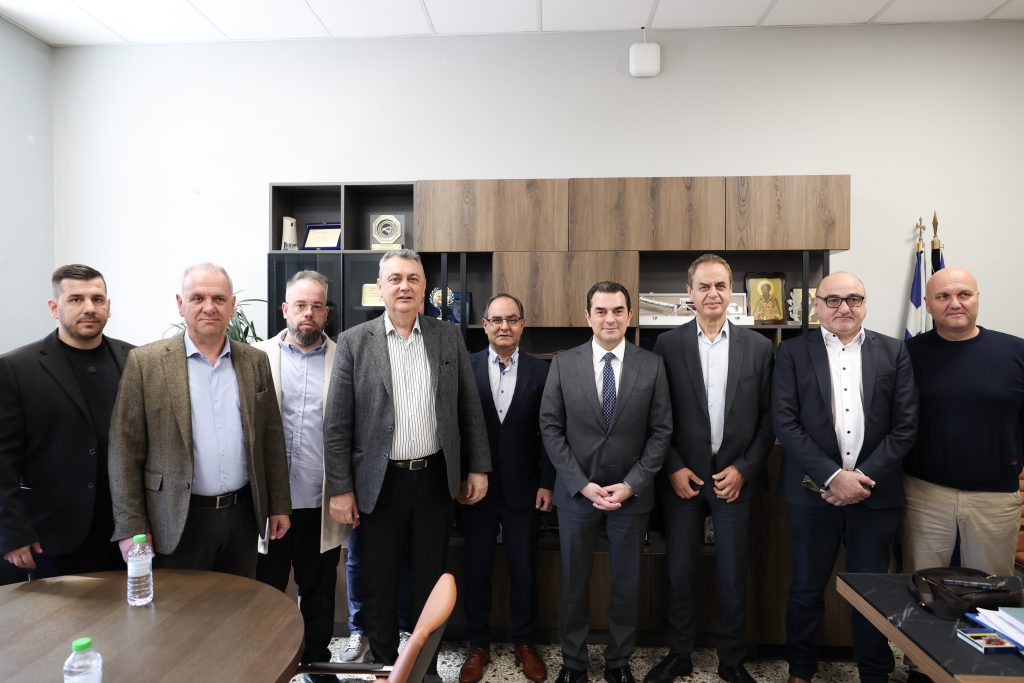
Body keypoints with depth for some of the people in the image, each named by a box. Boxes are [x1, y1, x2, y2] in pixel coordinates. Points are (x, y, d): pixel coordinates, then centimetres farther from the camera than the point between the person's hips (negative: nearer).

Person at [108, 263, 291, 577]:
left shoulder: (255, 361, 4)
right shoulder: (145, 362, -6)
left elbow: (271, 438, 7)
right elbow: (125, 450, -6)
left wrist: (279, 505, 7)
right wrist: (131, 527, -8)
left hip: (243, 514, 3)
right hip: (178, 519, -3)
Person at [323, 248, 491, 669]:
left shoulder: (449, 337, 2)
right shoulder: (354, 341, -4)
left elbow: (469, 408, 5)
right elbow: (337, 422, -5)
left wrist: (478, 468, 3)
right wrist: (340, 488, -7)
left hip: (436, 478, 2)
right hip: (380, 482, -1)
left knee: (431, 582, 16)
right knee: (378, 586, 13)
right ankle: (384, 665, 36)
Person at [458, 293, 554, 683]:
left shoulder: (541, 372, -2)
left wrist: (547, 484, -2)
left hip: (523, 488, 0)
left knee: (524, 569, 12)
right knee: (476, 569, 13)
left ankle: (523, 643, 33)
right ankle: (479, 645, 32)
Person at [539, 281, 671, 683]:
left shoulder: (652, 365, -2)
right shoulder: (563, 364, -3)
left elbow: (661, 431, -2)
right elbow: (551, 428, -4)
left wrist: (632, 484, -10)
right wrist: (581, 484, -10)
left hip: (632, 493, 1)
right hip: (576, 492, 0)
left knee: (627, 582, 14)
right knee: (574, 582, 13)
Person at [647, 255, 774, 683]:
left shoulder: (758, 346, 2)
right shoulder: (668, 344, -1)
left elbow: (769, 416, 2)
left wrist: (743, 469, -6)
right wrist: (673, 468, -7)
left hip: (735, 476, 1)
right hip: (683, 475, 0)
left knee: (733, 575, 11)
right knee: (679, 572, 10)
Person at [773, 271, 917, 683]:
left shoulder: (893, 352, 4)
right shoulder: (793, 353, -1)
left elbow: (905, 425, 0)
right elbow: (784, 423, -8)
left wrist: (865, 477, -10)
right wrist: (832, 476, -15)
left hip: (875, 492, 1)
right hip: (812, 492, -1)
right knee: (807, 587, 12)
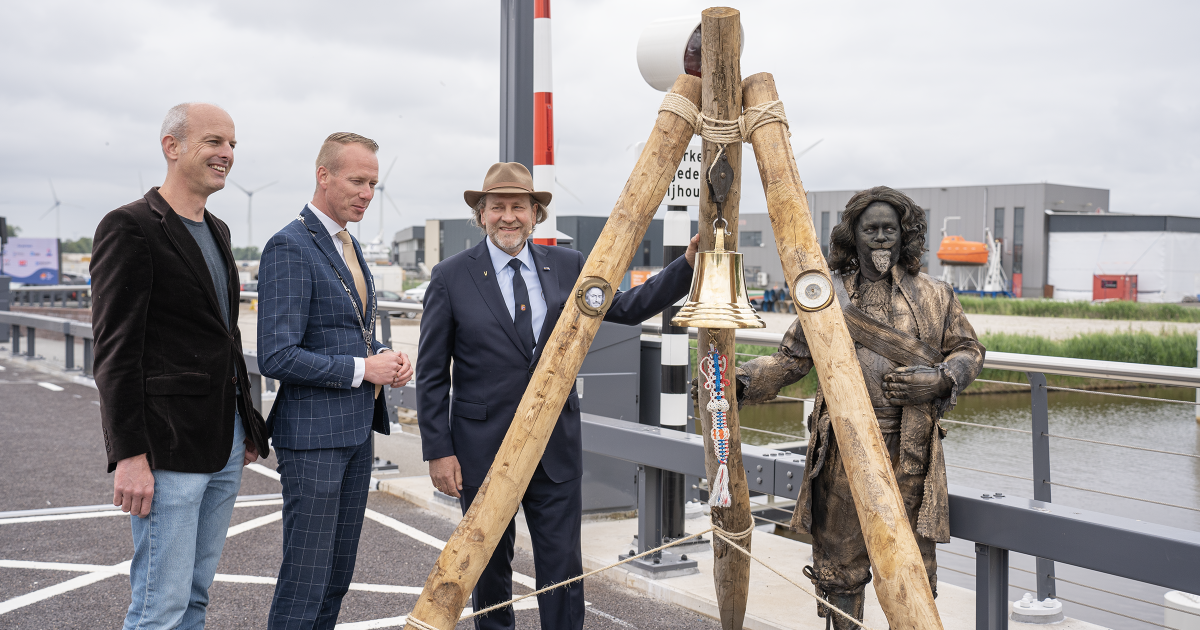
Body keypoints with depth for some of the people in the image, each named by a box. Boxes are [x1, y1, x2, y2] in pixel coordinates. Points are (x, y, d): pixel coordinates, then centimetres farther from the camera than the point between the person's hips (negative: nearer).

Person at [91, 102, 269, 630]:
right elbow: (115, 350, -15)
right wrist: (129, 455, -19)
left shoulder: (217, 231, 16)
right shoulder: (130, 226, -10)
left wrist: (247, 425, 18)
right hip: (167, 448, -8)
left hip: (226, 446, 8)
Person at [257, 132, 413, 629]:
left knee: (338, 578, 15)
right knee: (305, 582, -2)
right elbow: (277, 358, -22)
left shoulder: (348, 244, 14)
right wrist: (362, 369, -17)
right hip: (313, 435, -9)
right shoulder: (289, 246, -15)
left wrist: (386, 358, 4)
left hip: (356, 430, 9)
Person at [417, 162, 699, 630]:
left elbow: (628, 308, 6)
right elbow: (431, 374, -3)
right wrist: (438, 451, -8)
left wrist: (689, 264, -5)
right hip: (482, 448, -2)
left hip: (557, 448, 2)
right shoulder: (451, 277, -5)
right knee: (490, 568, 12)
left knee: (563, 566, 4)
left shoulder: (568, 267, 5)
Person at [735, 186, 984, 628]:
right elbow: (791, 358, 9)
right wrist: (741, 383, -6)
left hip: (908, 450, 0)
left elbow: (969, 351, 14)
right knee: (840, 562, 7)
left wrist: (940, 379, -6)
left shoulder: (934, 297, 7)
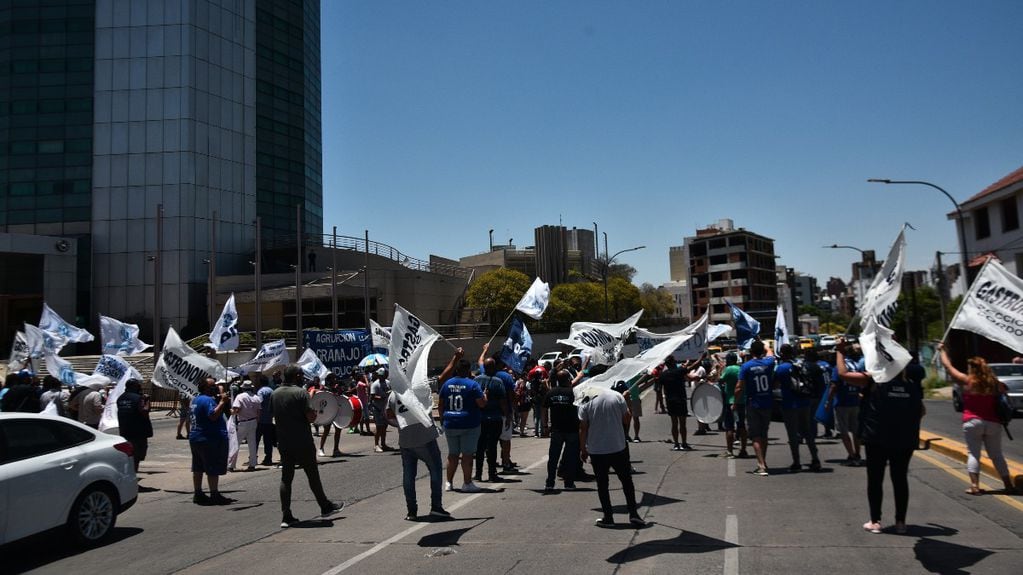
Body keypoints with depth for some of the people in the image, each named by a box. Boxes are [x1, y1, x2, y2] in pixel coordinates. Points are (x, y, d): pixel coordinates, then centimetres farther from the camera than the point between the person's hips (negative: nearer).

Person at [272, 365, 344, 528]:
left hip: (283, 442, 5)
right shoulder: (300, 393, -14)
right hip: (302, 443, -5)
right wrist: (315, 409, 2)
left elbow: (275, 417, 13)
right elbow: (310, 417, -17)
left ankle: (286, 516, 5)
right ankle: (325, 506, 23)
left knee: (286, 478, 8)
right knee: (313, 475, 8)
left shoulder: (275, 394, 5)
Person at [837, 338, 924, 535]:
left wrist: (840, 351, 2)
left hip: (877, 439, -3)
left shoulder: (874, 380, -9)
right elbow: (921, 411, 15)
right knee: (900, 479, 12)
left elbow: (843, 374, -10)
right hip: (905, 440, 3)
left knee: (875, 479, 7)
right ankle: (900, 522, 15)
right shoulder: (912, 385, 3)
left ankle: (875, 521, 9)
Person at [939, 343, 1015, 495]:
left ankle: (975, 486, -9)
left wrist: (942, 350, 16)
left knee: (973, 454, 0)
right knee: (996, 455, 14)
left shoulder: (967, 381, -5)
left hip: (972, 422, -3)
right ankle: (1008, 485, 14)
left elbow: (948, 366, 4)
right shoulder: (995, 383, 3)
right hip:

________________________________________

→ **AIM OF THE TASK**
Reproduce every one of the records above word for word, omitting the pictures.

→ **ANSWER BOX**
Body keypoints with depth for some of the people in the image, each named by a box. Boxes are [x1, y1, x2, y2] in pixel coordinates. Points are (x, y, d): pixel coordinates, then centimetres farther from the camera than the point between the person's hips (negative: nearer).

Person at [108, 263, 291, 577]:
left shoulder: (255, 361, 4)
right shoulder: (145, 362, -6)
left elbow: (271, 438, 7)
right elbow: (125, 450, -6)
left wrist: (279, 505, 7)
right wrist: (131, 527, -8)
left hip: (243, 514, 3)
right hip: (178, 519, -3)
Person at [323, 248, 491, 669]:
left shoulder: (449, 337, 2)
right shoulder: (354, 341, -4)
left elbow: (469, 408, 5)
right elbow: (337, 422, -5)
left wrist: (478, 468, 3)
right wrist: (340, 488, -7)
left hip: (436, 478, 2)
right hip: (380, 482, -1)
left knee: (431, 582, 16)
right knee: (378, 586, 13)
right ankle: (384, 665, 36)
Person at [458, 293, 554, 683]:
left shoulder: (541, 372, -2)
left wrist: (547, 484, -2)
left hip: (523, 488, 0)
left knee: (524, 569, 12)
right knee: (476, 569, 13)
left ankle: (523, 643, 33)
right ankle: (479, 645, 32)
Person at [539, 281, 671, 683]:
left shoulder: (652, 365, -2)
right shoulder: (563, 364, -3)
left elbow: (661, 431, -2)
right elbow: (551, 428, -4)
left wrist: (632, 484, -10)
right wrist: (581, 484, -10)
left hip: (632, 493, 1)
right hip: (576, 492, 0)
left knee: (627, 582, 14)
right knee: (574, 582, 13)
Person at [647, 255, 774, 683]:
left shoulder: (758, 346, 2)
right shoulder: (668, 344, -1)
left elbow: (769, 416, 2)
left wrist: (743, 469, -6)
right wrist: (673, 468, -7)
left hip: (735, 476, 1)
right hip: (683, 475, 0)
left knee: (733, 575, 11)
right knee: (679, 572, 10)
Person at [773, 271, 917, 683]:
left shoulder: (893, 352, 4)
right shoulder: (793, 353, -1)
left elbow: (905, 425, 0)
right elbow: (784, 423, -8)
left wrist: (865, 477, -10)
right wrist: (832, 476, -15)
left hip: (875, 492, 1)
right hip: (812, 492, -1)
right knee: (807, 587, 12)
Body keypoints with depth for some of the people in the image, each named by a box. Boxes are [x1, y1, x2, y2] in pixel coordinates. Points are (x, y, d): pixel coordinates, then centimetres farther from the camera than the point between the person's hips (negative: nearer).

Person at [91, 102, 269, 630]:
right elbow: (115, 350, -15)
right wrist: (129, 455, -19)
left shoulder: (217, 231, 16)
right shoulder: (130, 226, -10)
left wrist: (247, 425, 18)
right hip: (167, 448, -8)
left hip: (226, 446, 8)
Person at [257, 132, 413, 629]:
left knee: (338, 578, 15)
right knee: (305, 582, -2)
right elbow: (277, 358, -22)
left shoulder: (348, 244, 14)
right wrist: (362, 369, -17)
right hip: (313, 435, -9)
right shoulder: (289, 246, -15)
left wrist: (386, 358, 4)
left hip: (356, 430, 9)
Person at [417, 162, 699, 630]:
left elbow: (628, 308, 6)
right elbow: (431, 374, -3)
right wrist: (438, 451, -8)
left wrist: (689, 264, -5)
right hip: (482, 448, -2)
left hip: (557, 448, 2)
right shoulder: (451, 277, -5)
right knee: (490, 568, 12)
left knee: (563, 566, 4)
left shoulder: (568, 267, 5)
Person at [735, 186, 984, 628]:
right elbow: (791, 358, 9)
right wrist: (741, 383, -6)
left hip: (908, 450, 0)
left elbow: (969, 351, 14)
right knee: (840, 562, 7)
left wrist: (940, 379, -6)
left shoulder: (934, 297, 7)
Body keypoints with depth for some of the people in the image, each named by a box. Boxes are [x1, y1, x2, y2] in pixel coordinates. Points are (x, y, d): pixel coordinates, then centimetres farther from the camera than the point between the person's hips (negative: nearer).

Person at [272, 365, 344, 528]:
left hip: (283, 442, 5)
right shoulder: (300, 393, -14)
right hip: (302, 443, -5)
right wrist: (315, 409, 2)
left elbow: (275, 417, 13)
right elbow: (310, 417, -17)
left ankle: (286, 516, 5)
right ankle: (325, 506, 23)
left knee: (286, 478, 8)
right knee: (313, 475, 8)
left shoulder: (275, 394, 5)
Person at [837, 338, 924, 535]:
left wrist: (840, 351, 2)
left hip: (877, 439, -3)
left shoulder: (874, 380, -9)
right elbow: (921, 411, 15)
right knee: (900, 479, 12)
left elbow: (843, 374, -10)
right hip: (905, 440, 3)
left knee: (875, 479, 7)
right ankle: (900, 522, 15)
right shoulder: (912, 385, 3)
left ankle: (875, 521, 9)
Person at [939, 343, 1015, 495]:
left ankle: (975, 486, -9)
left wrist: (942, 350, 16)
left knee: (973, 454, 0)
right knee: (996, 455, 14)
left shoulder: (967, 381, -5)
left hip: (972, 422, -3)
right ankle: (1008, 485, 14)
left elbow: (948, 366, 4)
right shoulder: (995, 383, 3)
right hip:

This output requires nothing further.